If, however, the buildings are not located in the state where the series LLC was established, or in another state that recognizes the series laws of the state of formation, in any lawsuit against that building, will the individuality of each series be subject to the LLC act of the state where the building is located or the laws of the state where the series was created? If, the state where the building is located does not have a series provision in its LLC act, who knows what the outcome might be.
Remember that I said that a series is not a “separate legal entity”. Now, let’s assume that one of your buildings has serious financial problems and you want to reorganize that property under the Federal Bankruptcy Act. Well, you can’t. To obtain protection under the Federal Bankruptcy Act, the party filing for protection must be a separate legal entity. Your series LLC does not qualify to be a debtor. The only way that your LLC can obtain protection from creditors is to place the entire LLC into bankruptcy, thus exposing the assets of all series to the claim of creditors. It is not clear at all what will happen if a petition in bankruptcy is filed against the LLC by creditors.
Is there an answer? I recommend to my clients that they first establish a “holding company”. The holding company is the entity where the members of the LLC have their business deal. The holding company becomes the sole member of each property LLC. Each separate property is then placed into a separate property LLC owned by the holding company. Under Federal Tax rules, a single member LLC is considered a “disregarded entity”, therefore the company’s accountants need only prepare one tax filing for the holding company including the income and expense of each of the single-member LLC’s holding the properties.
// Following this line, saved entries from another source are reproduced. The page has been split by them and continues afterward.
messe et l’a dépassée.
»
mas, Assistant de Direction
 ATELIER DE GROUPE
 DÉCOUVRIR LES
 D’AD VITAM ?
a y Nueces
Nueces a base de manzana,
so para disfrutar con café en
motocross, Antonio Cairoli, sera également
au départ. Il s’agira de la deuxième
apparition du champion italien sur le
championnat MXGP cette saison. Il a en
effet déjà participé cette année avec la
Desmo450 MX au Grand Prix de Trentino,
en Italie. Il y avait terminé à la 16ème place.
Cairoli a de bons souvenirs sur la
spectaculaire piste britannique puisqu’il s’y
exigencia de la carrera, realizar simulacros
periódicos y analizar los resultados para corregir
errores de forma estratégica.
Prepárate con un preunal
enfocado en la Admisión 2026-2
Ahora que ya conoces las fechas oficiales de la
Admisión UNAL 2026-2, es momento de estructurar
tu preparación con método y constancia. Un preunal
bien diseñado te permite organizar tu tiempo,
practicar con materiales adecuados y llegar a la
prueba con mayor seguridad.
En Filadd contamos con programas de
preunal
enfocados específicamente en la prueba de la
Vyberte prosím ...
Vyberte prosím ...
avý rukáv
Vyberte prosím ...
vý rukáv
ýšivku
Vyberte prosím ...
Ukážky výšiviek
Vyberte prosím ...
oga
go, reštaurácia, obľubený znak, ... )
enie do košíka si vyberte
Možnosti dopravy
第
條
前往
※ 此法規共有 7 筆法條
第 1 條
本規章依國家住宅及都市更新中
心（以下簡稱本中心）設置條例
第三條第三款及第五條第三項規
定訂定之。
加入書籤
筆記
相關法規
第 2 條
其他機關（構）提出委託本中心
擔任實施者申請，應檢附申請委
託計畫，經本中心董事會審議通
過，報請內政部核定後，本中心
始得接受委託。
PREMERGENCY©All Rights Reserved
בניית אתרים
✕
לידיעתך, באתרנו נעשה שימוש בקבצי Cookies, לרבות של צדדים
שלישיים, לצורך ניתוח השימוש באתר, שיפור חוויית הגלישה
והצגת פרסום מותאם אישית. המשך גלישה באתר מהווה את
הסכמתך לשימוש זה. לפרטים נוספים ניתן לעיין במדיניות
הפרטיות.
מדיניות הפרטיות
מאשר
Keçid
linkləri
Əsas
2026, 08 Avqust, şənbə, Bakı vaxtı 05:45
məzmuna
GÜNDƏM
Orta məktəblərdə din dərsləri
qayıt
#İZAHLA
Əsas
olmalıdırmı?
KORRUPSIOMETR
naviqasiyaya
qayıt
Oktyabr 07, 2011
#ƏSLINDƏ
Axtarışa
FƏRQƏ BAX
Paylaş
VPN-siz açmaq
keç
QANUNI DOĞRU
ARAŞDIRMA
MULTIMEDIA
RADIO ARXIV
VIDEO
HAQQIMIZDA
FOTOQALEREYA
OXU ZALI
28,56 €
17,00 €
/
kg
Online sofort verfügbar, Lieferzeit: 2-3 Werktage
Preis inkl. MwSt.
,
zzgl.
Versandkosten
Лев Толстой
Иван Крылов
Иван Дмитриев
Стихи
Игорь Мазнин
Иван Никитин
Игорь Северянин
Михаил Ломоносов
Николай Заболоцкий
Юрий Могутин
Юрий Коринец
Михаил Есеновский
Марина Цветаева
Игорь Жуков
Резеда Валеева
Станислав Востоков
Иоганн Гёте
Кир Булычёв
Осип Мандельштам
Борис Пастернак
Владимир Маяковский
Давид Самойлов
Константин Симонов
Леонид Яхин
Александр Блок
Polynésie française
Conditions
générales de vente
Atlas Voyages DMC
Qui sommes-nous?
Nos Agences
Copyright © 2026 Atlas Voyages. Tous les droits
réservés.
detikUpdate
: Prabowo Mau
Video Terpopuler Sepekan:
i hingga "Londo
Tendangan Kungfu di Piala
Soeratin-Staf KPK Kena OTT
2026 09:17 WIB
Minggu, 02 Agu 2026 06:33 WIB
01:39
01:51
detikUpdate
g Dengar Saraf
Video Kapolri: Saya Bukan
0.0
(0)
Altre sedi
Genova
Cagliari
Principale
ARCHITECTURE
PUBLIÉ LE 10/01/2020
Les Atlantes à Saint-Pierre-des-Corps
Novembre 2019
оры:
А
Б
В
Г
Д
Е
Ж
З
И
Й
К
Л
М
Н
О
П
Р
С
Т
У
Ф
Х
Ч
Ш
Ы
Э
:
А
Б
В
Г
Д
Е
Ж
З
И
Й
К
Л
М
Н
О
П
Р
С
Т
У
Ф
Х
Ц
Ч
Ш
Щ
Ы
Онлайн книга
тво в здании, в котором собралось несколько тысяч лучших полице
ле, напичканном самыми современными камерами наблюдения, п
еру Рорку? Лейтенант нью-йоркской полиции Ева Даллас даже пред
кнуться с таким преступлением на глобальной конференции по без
So, you say, this will cost me the LLC Tax for each of the property holding LLC’s and the registered agent fee and I lose all of my series LLC “savings”. Yes, you do, but you get true asset protection. Each property holding LLC will be recognized under state law as “separate” without any risk of a state court not recognizing the series laws of another state and you have the full protection of the Federal Bankruptcy Act without risking all of your assets.